If you look at other car companies over the years, refreshes help, but they don't kind of overcome the fact that they aren't new vehicles. Time will tell. There's also efforts to bring out cheaper vehicles this year, basically variations of what's already out there. So that could help. At one point, Elon, at one point, Musk was talking about deliveries rising 23 percent this year.
I don't think a lot of people think that's going to happen.
Yeah, it seems that the valuation, which is still actually quite high, I mean, yes, the stock's down 36%, but on a price-to-earnings multiple, still trading at 130 times earnings, and then you've got GM trading at 5, 6, 7, Ford at 5, 6, 7, Stellantis in the same ballpark. I mean, it's a totally different situation. It's a totally different valuation.
And it certainly appears that the real story here for Tesla, or at least the growth story, is, you know, the robotaxis and the energy business and the AI and the robots, etc. As you look at all of those other businesses... which I often write off because I say, well, show me when they ship. But when you look at those businesses, which of them is most compelling to you?
If you had to sort of fashion a bull case on Tesla, which of those businesses do you think is going to really drive the value for the company?
The biggest bet is the idea of the robots, the humanoid robots. Now, when you talk about how real that is, I mean, there's a lot of steps. When I talk to robotic experts, professors, people in the space, there's a lot of things that need to occur. You can do demos, you can do concepts, but many steps ahead. There are others out there who are still, you know, kind of showing the same thing.

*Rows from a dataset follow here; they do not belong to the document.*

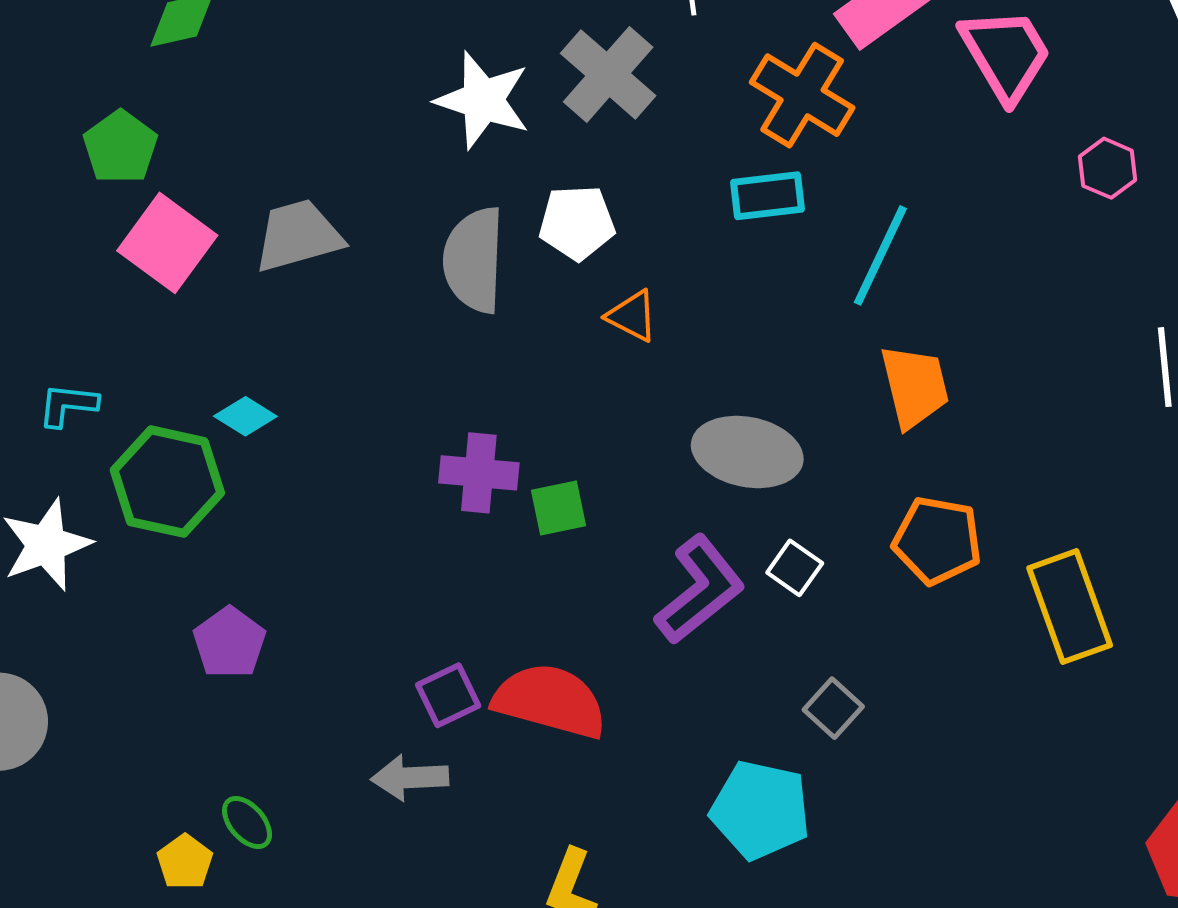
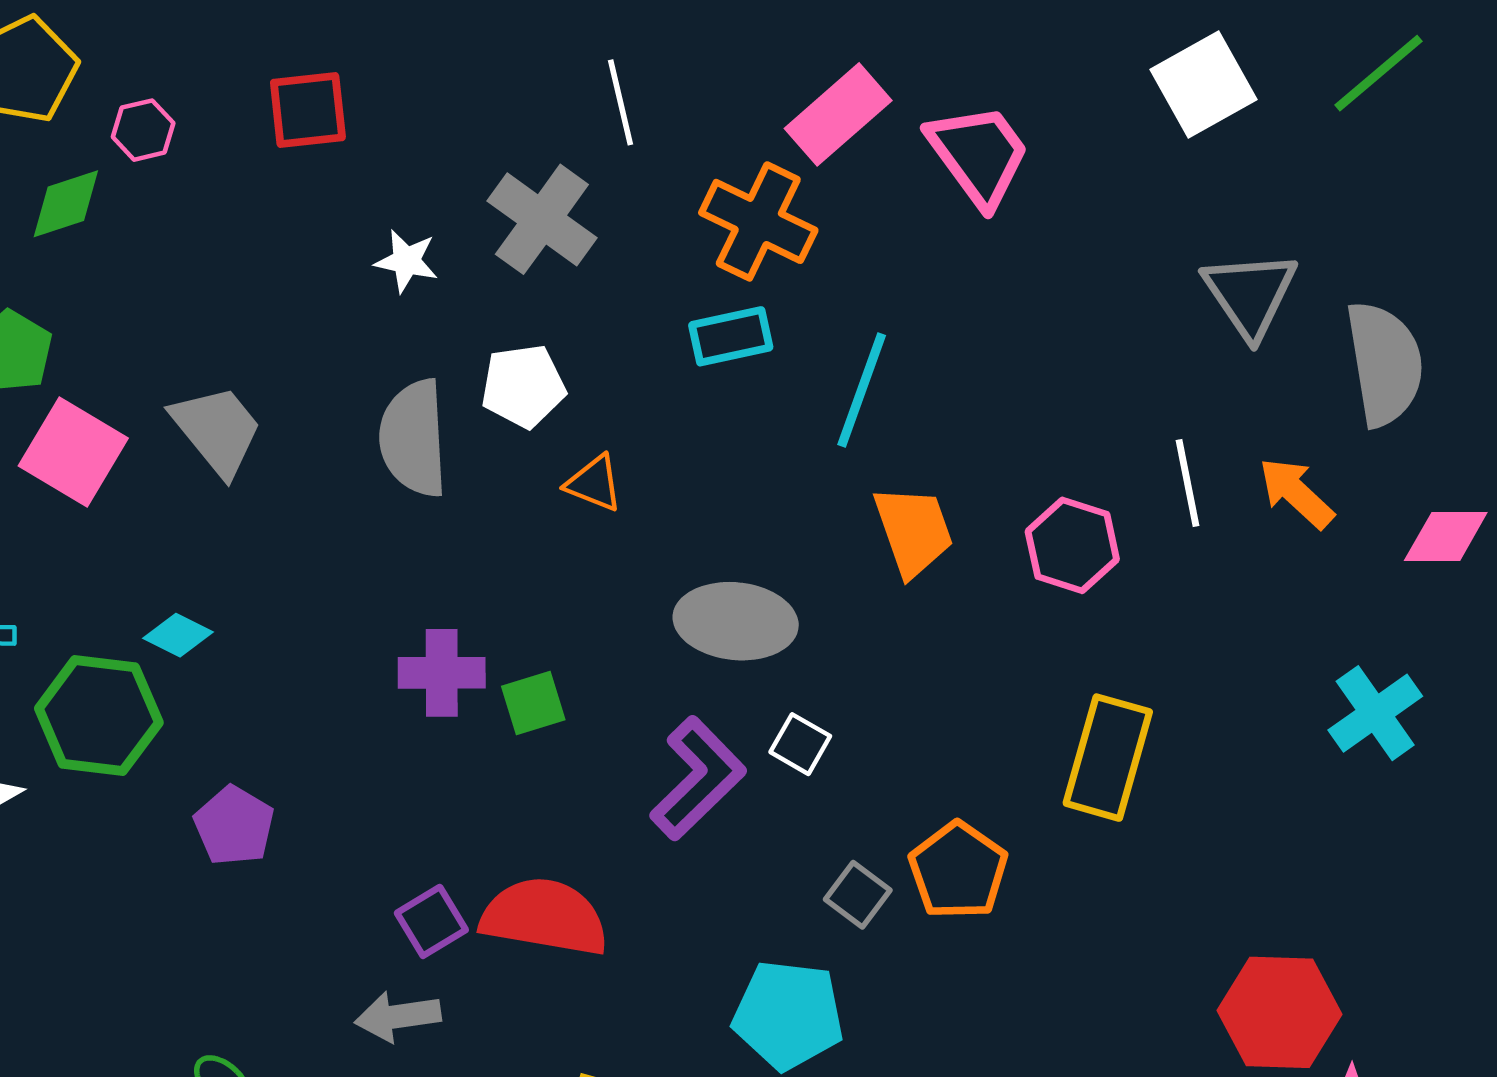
white star: (483, 100) -> (406, 261), size x0.6
pink hexagon: (1108, 168) -> (1072, 545), moved, size x1.4
gray trapezoid: (298, 236) -> (217, 430), turned 72
orange pentagon: (937, 540) -> (958, 870), moved, turned 30
yellow rectangle: (1070, 607) -> (1108, 758), turned 41
purple pentagon: (229, 643) -> (234, 826), moved

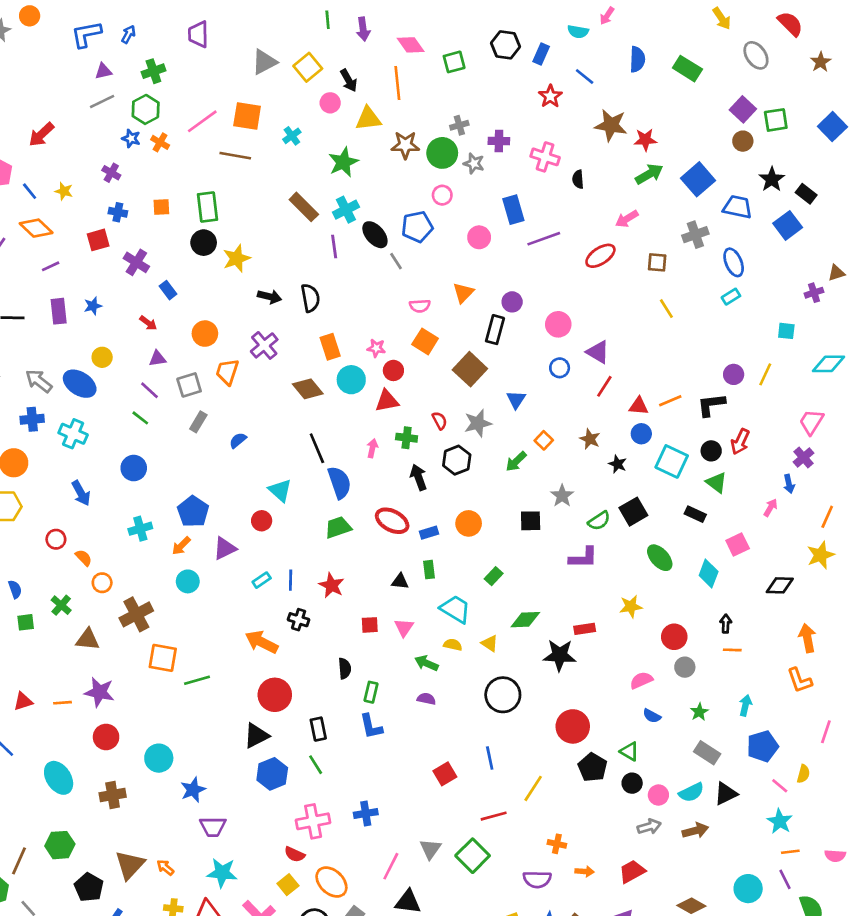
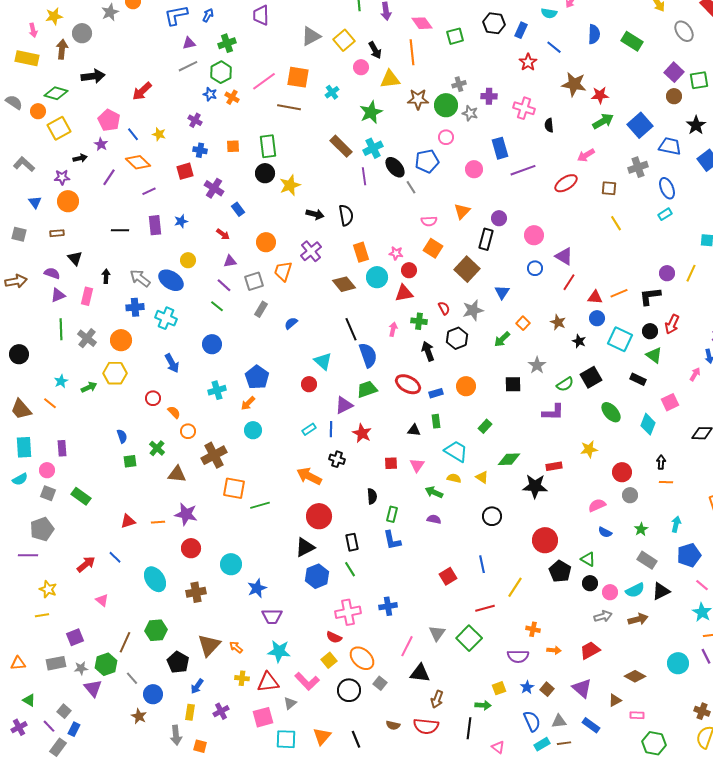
purple triangle: (225, 548) -> (344, 405), moved
black circle: (503, 695) -> (492, 516), size x0.7

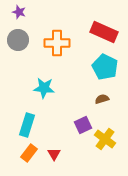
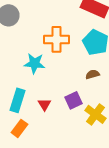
orange cross: (57, 43) -> (56, 39), moved
red triangle: (54, 154) -> (44, 104), moved

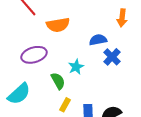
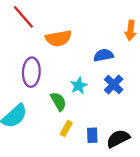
purple ellipse: (34, 55) -> (31, 72), turned -70
blue cross: (112, 57) -> (114, 85), moved

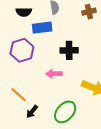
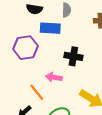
orange line: (19, 95) -> (37, 92), moved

And that's a big leap. When you talk about driverless taxis, now this is a technology that some have figured out. I'm in San Francisco. I have been in the Waymo robo-taxi. People are using it for their daily commutes here. It's a business. It is expanding to places like it's in Los Angeles. It's going other places. Next on the horizon here in San Francisco is Amazon.com's own gamble with Zoox.
I have been in their robo-taxi as well. It's not yet been opened up to the general public, but is on a path. We've seen those. With Tesla, we have not seen those. the company demonstrate an ability to operate vehicles without people behind the wheel on public roads. That's a big leap forward.
Now, supporters and Tesla enthusiasts will say that FSD, their full self-driving technology, which is not fully self-driving just yet. It is a driver-assisted system, which still requires somebody behind the wheel. Supporters would say that's getting very far along and they can see it happening. Thank you. Thank you.